(WFRV) – Growing strawberries is a risky business to get into because farmers have to invest a lot of money before seeing any return on that investment.
Russell J. Allen, the co-owner of Allens’ Allenville Sweet Corn said, “You have approximately $5,000 an acre invested and you have no return for a year and two months.”
The Allen’s have ten acres of strawberries planted for this season.
“So one of the problems with frost is if you have years that have been in the ground and are ready to produce and you lose that production you basically lose $5,000 an acre plus whatever extra monies you have in them,” said Allen.

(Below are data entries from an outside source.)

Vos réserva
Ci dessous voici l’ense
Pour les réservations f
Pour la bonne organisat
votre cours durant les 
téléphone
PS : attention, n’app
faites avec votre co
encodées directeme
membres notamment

Because farmers have to plant their strawberry crops 14 months before they are picked this ties up a lot of money in a risky crop that could die due to the changing climate.
“I’d probably lose a potential of maybe $100,000 gross income,” said Allen.
In Steven’s Point, berry farmers are proactively trying to save their crops with their irrigation systems.
Chet Skippy, of Chet’s Blueberry Farm, said, “What happens, it will completely cover them with ice and insulate them but you have to keep the irrigation going until all the ice is gone.”
Using ice to save crops from a late freeze seems backward but it has saved countless crops from ruin.
In Oshkosh, at the Allen’s farm, they are hoping the lakes surrounding their property will help to keep their strawberries alive without needing any intervention.
“I could burn bails. I’m not going to do it. I’m too old to fight that fight anymore,” Allen.